Keine Chance auf Gewerberaum

Chemnitzer Stadtverwaltung schickt 3.500 Anträge an ihre Absender zurück und wirft das Handtuch  ■ Von Franz Böhm

Chemnitz. Junge Existenzgründer bekommen in Chemnitz jetzt schriftlich, was sie bisher nur in ihren schlimmsten Träumen quälte: Sie haben von der Stadtverwaltung bei der Suche nach Gewerberaum keine Hilfe mehr zu erwarten. 3.500 Anträge, die bisher nicht erledigt wurden, gehen zur Zeit einfach postwendend an ihre Absender zurück. Dazu wird der Bescheid beigefügt, daß die städtische Gewerberaumvergabe ihren Dienst quittiert. Jeder müsse auf dem freien Markt selber „fündig“ werden und sich mit dem jeweiligen Vermieter einigen.

Dezernent Berthold Brehm begründete diesen Schritt damit, daß es pro Woche nur 25 Freimeldungen von Gewerberaum gebe und die Behörde „nie nachkomme“. Die Stadt erspare sich und den Antragstellern „bürokratische Umwege“. Die jungen Existenzgründer der sächsischen Industriestadt dürfen damit von jetzt ab die Straßen auf und ab rennen, um vielleicht rein zufällig auf die freien Räume zu stoßen, die der Stadtverwaltung bisher noch als frei vermietbar signalisiert worden waren. Sie finden sich nun ganz in Gesellschaft von jungen Familien wieder, die noch schlechter dran sind, weil mit oder ohne Wohnberechtigungsschein nach Fenstern ohne Gardinen zu spähen, um eine freigewordene Wohnung zu finden, kein Vergnügen ist. Die Existenzgründer können vielleicht noch annoncieren — aber da stehen sie im aussichtslosen Wettbewerb mit Handelsketten und großen etablierten Firmen aus den alten Bundesländern, die das Prozedere länger durchhalten und eine enorme Courtage für Vermittlung von Gewerberaum zahlen können. Fraglich ist nur, wie die Stadtverwaltung jetzt ihr Versprechen einhalten will, einheimische Existenzgründer besonders zu unterstützen, damit sie auf dem „freien Markt“ überhaupt erst einmal Fuß fassen können.

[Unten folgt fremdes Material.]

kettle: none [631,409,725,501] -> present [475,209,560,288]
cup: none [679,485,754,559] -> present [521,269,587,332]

Bleibt zu befürchten, daß die „Monopolisierung“ weiter voranschreitet, da finanzkräftige Großunternehmen des Handels es jetzt noch leichter haben werden, sich die letzten Quadratmeter Gewerberaum an Land zu ziehen und unliebsame Konkurrenz aus dem Feld zu schlagen.

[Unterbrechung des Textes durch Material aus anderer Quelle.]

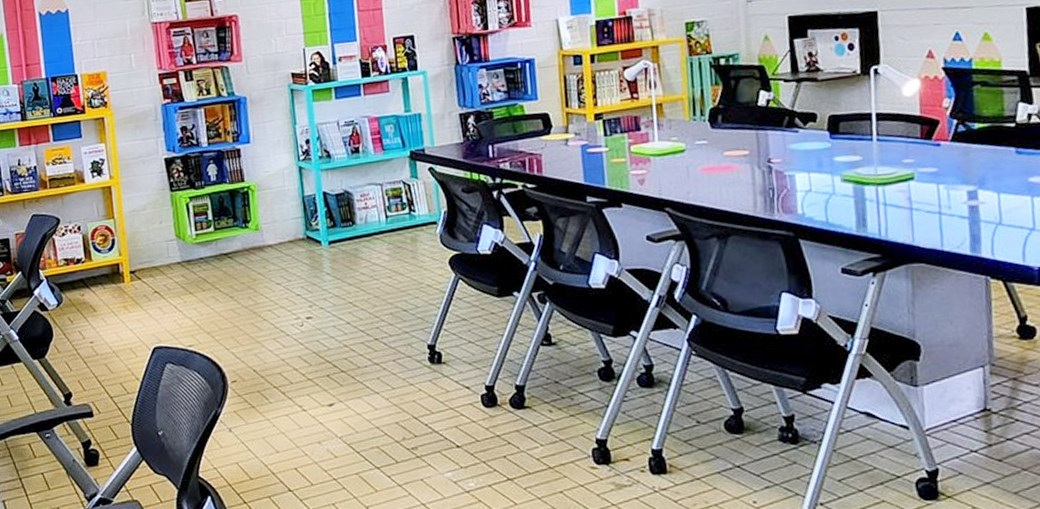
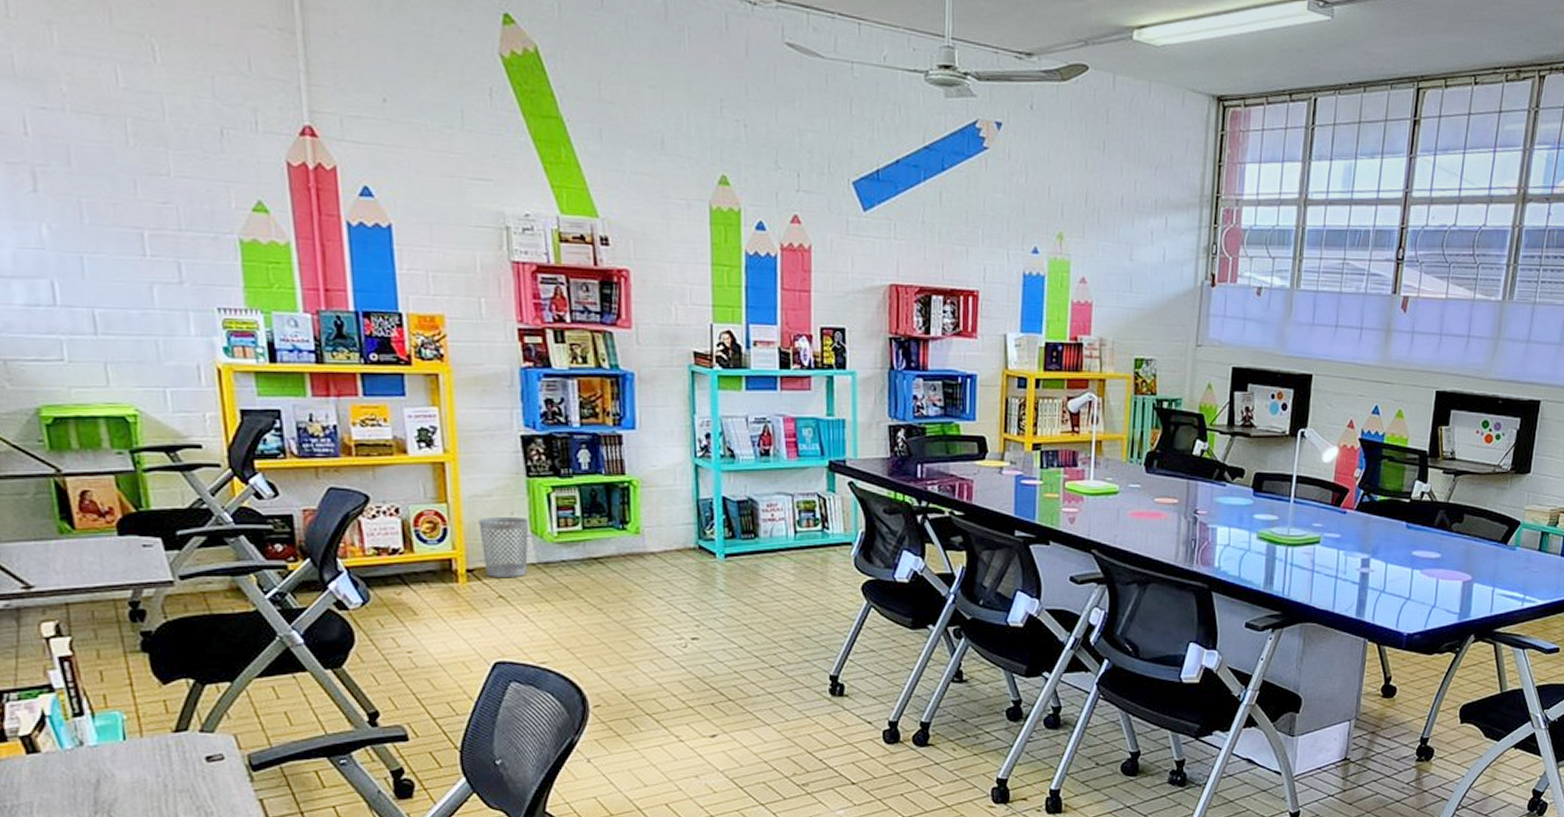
wastebasket: none [137,225,175,276] -> present [478,517,529,577]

Im Chemnitzer Wohngebiet „Hans Beimler“ jedenfalls mußten die Einwohner bereits zusehen, wie zunächst eine Annahmestelle des einstigen Dienstleistungskombinates dichtgemacht wurde, die stark frequentiert war und in der beispielsweise Uhrmacher und andere Gewerke beschäftigt waren. Obwohl es vor allem in den großen Neubaugebieten an Dienstleistungen mangelt, bekamen nicht etwa Handwerker den Zuschlag, sondern die „Technoworld“, eine Firma, die ausschließlich Unterhaltungselektronik verkauft. Die Firma erweiterte zudem kräftig in der Nachbarschaft — auf Kosten einer Schneiderei und einer großen Altstoffannahmestelle gleich um die Ecke. Jetzt fragen sich die Bewohner besorgt, ob denn der Friseur und die Sparkassenfiliale in ihrem „Versorgungszentrum“ noch bleiben können. Für alltägliche Erledigungen müssen ohnehin umständliche Wege in Kauf genommen werden, aber dafür haben die Leute den ganzen Tag über das Flimmern von einem halben Hundert Farbfernsehern vor Augen — die Marktwirtschaft, wie sie die Chemnitzer (fast) alle eben nicht wollen. Für den vielgepriesenen Aufschwung für Handwerk und Gewerbe sieht es unter solchen Prämissen schlecht aus, zumindest für die Kleinen, die als Existenzgründer in Chemnitz eher schlechte als gute Karten haben.